Stored data entries
.....
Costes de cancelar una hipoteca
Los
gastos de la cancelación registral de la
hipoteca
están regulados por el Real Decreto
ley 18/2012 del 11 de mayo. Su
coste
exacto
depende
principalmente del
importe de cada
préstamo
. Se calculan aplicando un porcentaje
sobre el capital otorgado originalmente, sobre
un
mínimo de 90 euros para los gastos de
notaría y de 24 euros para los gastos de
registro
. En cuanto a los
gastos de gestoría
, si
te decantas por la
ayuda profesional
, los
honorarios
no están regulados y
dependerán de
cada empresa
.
.....
Problem statement –
Please return every entry exactly as it appears.

Reply to the task –
Costes de cancelar una hipoteca
Los
gastos de la cancelación registral de la
hipoteca
están regulados por el Real Decreto
ley 18/2012 del 11 de mayo. Su
coste
exacto
depende
principalmente del
importe de cada
préstamo
. Se calculan aplicando un porcentaje
sobre el capital otorgado originalmente, sobre
un
mínimo de 90 euros para los gastos de
notaría y de 24 euros para los gastos de
registro
. En cuanto a los
gastos de gestoría
, si
te decantas por la
ayuda profesional
, los
honorarios
no están regulados y
dependerán de
cada empresa
.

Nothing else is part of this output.